Others are trudging through Chapter 11 now . . .
* ATA Airlines: After filing in October 2004, ATA has outsourced some work, cut jobs and linked some flights with Southwest Airlines under a partnership in which they jointly sell tickets. Sold some gates at Chicago's Midway Airport to Southwest. It is trying to raise $100 million to exit bankruptcy; recently said it might need another $50 million to continue operating through the end of the year. Also faces possible strike by pilots.
* United Airlines: In bankruptcy since December 2002, United has cut $7 billion in costs, wrangled two rounds of wage and benefits cuts from workers, created a new low-cost airline called Ted, boosted international flights, lowered domestic capacity, terminated pension plans. After many delays, plans to file its reorganization plan by early September, which will kick off its exit from bankruptcy. Company still must line up exit financing.
* US Airways: The airline filed for bankruptcy for the second time in two years in 2004. Slashed worker pay by $1 billion a year and shed $3 billion in pension obligations but has been hammered by fallout from a staff shortage around the Christmas holiday of 2004 and still bleeding red ink.
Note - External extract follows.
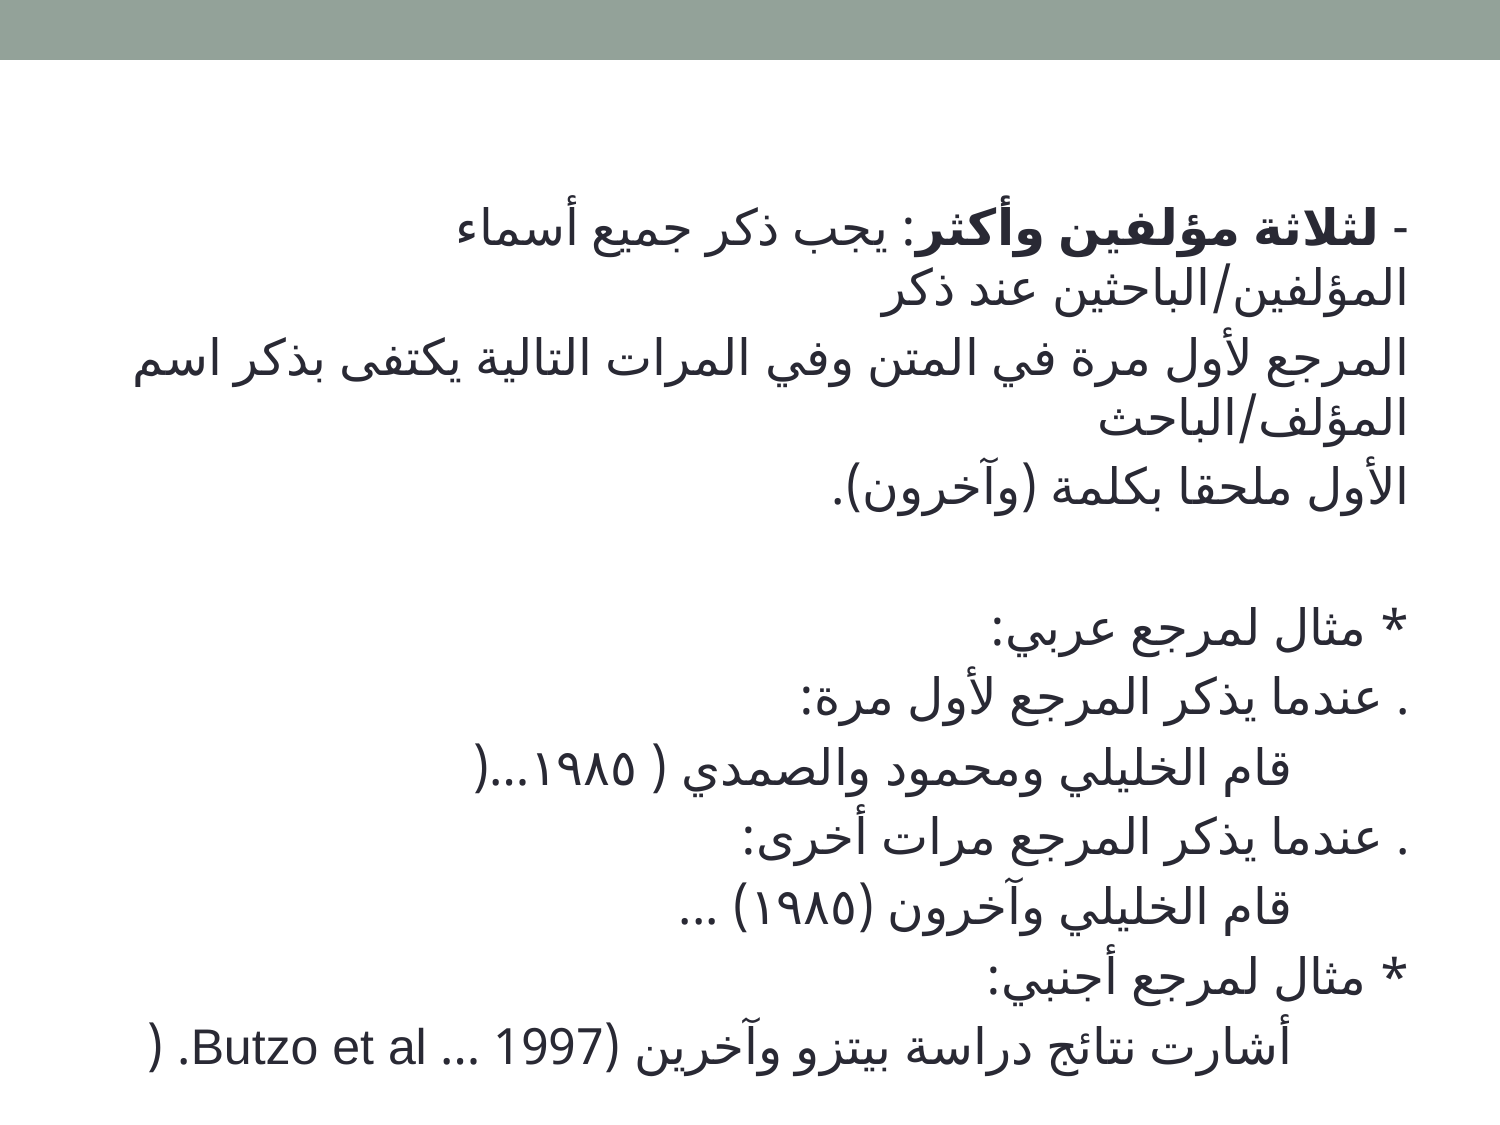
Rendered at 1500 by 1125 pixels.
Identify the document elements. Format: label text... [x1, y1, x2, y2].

list - لثلاثة مؤلفين وأكثر: يجب ذكر جميع أسماء المؤلفين/الباحثين عند ذكر المرجع لأول مرة في المتن وفي المرات التالية يكتفى بذكر اسم المؤلف/الباحث الأول ملحقا بكلمة (وآخرون). * مثال لمرجع عربي: . عندما يذكر المرجع لأول مرة: قام الخليلي ومحمود والصمدي ( ١٩٨٥…( . عندما يذكر المرجع مرات أخرى: قام الخليلي وآخرون (١٩٨٥) ... * مثال لمرجع أجنبي: أشارت نتائج دراسة بيتزو وآخرين (1997 … Butzo et al. ( [75, 187, 1425, 1063]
On track to close merger with America West. The new airline, which will be the nation's fifth largest, will be headquartered in Phoenix and plans to provide service to more than 200 cities across the U.S., Canada, Mexico, the Caribbean and Europe. It will be funded by $1.5 billion in new capital.
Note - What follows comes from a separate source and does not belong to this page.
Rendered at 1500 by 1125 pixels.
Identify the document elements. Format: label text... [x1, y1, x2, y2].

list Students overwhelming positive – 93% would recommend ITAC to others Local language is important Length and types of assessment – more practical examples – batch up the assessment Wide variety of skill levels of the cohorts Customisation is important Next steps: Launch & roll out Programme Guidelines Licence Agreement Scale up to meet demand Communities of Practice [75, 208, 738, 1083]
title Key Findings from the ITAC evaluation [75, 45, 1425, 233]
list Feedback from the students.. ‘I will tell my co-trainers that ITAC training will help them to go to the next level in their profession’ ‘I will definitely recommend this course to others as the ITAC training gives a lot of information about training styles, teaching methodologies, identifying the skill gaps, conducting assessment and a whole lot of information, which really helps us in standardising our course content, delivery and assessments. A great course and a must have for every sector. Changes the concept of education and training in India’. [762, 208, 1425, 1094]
And several are on the verge . . .
* Delta Air Lines: Delta narrowed its loss in the second quarter but lags the rest of the industry in some key operation areas. The airline is teetering on the brink of bankruptcy and is developing a restructuring plan. Deferred delivery of eight Boeing aircraft from next year to 2008, and the company said its seating capacity this year won't increase as much as expected. Delta faces mounting fuel costs and competition from discount carriers. Plans to cut 7,000 jobs as part of its restructuring plan and reiterated that it may have to seek bankruptcy protection if it can't reduce costs enough. However, the airline announced this month that it will sell its regional carrier, Delta Connection, for $425 million.
* Northwest Airlines: The airline is losing $4 million a day as fuel expenses more than doubled. Achieved just $300 million of the $1.1 billion in targeted annual savings last year through new contracts with pilots and salaried workers. Northwest's mechanics are on strike. The carrier said it would reduce its growth plan for the year by scaling back seat and flight additions in the second half of the year. Seeking wage, benefit and pension concessions from its unionized workers, who executives say are the highest- paid of any airline. CEO says company could have to file for Chapter 11 if it fails to reduce labor costs and delay some pension contributions.